Another year, another slew of data breaches.
Here are a few of the worst data breaches that occurred in 2019:
The personal health information of nearly 15 million Canadians was stolen from LifeLabs — Canada’s largest healthcare lab testing firm — in a ransomware cyberattack that occurred Nov. 1.
News of the hack became public on Dec. 17. LifeLabs claimed they have paid the hackers off to get the data back and said in an open letter to customers that information, including “names, addresses, emails, logins, passwords, date of birth, health card numbers and lab test results,” was taken.
A majority of the affected Canadians were in Ontario and British Columbia — with the firm claiming the test results of 85,000 Ontarians from 2016 or earlier were compromised in the breach.
The company offered one year of identity theft and dark web monitoring insurance to compensate those affected by the breach.
It was originally believed the June. 20 data breach affected 2.9 million Desjardins members and 173,000 business members, however, the insurance co-operative revealed on Nov. 1 the actual number of people affected totalled 4.2 million across Ontario and Quebec.
The data breach was linked to a single suspect — a former employee.
In a statement following the breach, Desjardins claimed members’ personal information such as first and last name, date of birth, social insurance number, address, phone number, email address and banking details was compromised.

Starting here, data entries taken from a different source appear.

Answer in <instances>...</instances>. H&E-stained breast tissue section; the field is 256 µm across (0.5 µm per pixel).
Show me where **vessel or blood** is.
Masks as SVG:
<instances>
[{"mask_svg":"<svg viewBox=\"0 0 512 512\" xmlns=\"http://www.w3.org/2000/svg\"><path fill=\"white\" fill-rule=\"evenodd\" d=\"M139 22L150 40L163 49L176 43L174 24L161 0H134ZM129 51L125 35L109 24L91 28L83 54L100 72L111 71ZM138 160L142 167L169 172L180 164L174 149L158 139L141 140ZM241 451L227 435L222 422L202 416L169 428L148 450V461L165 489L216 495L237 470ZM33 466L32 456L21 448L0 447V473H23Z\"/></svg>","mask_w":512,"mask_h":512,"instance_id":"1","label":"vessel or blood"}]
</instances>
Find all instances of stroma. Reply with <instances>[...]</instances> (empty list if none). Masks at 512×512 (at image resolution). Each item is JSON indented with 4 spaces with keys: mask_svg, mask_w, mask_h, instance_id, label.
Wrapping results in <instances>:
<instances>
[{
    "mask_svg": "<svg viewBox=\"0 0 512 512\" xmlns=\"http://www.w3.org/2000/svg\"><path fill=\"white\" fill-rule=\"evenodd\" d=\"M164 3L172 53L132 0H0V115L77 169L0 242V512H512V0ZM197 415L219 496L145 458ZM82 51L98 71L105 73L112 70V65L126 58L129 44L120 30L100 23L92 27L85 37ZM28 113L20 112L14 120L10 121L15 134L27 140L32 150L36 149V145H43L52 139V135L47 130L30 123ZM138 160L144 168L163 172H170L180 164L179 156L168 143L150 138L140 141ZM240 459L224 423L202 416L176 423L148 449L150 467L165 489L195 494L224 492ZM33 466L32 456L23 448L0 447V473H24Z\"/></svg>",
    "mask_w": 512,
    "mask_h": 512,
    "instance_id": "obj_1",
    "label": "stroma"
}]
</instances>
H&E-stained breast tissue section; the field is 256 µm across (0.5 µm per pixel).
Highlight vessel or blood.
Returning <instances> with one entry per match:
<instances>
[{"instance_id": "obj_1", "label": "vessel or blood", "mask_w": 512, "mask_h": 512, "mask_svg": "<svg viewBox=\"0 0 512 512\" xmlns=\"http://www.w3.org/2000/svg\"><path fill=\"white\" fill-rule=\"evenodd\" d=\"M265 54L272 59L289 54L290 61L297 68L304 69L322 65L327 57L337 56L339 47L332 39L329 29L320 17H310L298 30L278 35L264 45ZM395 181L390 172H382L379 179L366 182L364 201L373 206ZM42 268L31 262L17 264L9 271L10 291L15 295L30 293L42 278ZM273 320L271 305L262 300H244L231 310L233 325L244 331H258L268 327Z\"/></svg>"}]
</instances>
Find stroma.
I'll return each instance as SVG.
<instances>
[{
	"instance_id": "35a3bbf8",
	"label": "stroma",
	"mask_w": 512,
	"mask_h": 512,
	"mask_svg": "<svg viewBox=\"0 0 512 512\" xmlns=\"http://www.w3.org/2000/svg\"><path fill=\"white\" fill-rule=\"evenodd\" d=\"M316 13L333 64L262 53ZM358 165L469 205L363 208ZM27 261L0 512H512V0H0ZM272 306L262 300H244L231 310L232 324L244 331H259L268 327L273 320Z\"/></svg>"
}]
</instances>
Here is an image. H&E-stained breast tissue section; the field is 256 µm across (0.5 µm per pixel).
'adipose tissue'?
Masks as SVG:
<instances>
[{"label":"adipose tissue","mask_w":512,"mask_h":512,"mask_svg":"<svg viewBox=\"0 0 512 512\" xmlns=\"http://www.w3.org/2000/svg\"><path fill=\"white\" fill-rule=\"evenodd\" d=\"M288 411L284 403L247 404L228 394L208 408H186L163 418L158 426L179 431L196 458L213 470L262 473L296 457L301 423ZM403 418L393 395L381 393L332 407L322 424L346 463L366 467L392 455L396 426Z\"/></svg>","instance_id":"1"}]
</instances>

Some 419 million Facebook user’s phone numbers linked to their Facebook accounts were breached by hackers on an unencrypted database.
The leaked data involved 133 million U.S. users, 18 million in the U.K. and 50 million in Vietnam, Tech Crunch reports.
The social media giant has been riddled with privacy and data breach issues since the Cambridge Analytics U.S. election scandal that saw an estimated 80 million U.S. user’s profiles targetted maliciously in 2016.
The financial data of nearly 885 million Americans was exposed after a bug in the website of financial firm First American, Tech Crunch reported.
Krebs On Security released a report claiming personal information — including, bank account numbers, statements, mortgage and tax records, social security numbers and driving licence images — was exposed by changing a single digit in First American’s web address where it was storing the information.
The breach exposed data from as far back as 2003.
The servers of credit lender Capital One were hacked in March, exposing the personal information of more than 100 million Americans and six million Canadians, CNET reported.
The stolen data included names, addresses, dates of birth, credit scores, transaction data, Social Security numbers and linked bank account numbers — reportedly from 2005 to 2019.
Hackers gained access to “140,000 Social Security numbers of our credit card customers,” Captial One wrote in a press release.
Also stolen were 80,000 linked bank account numbers of “secured credit card customers.”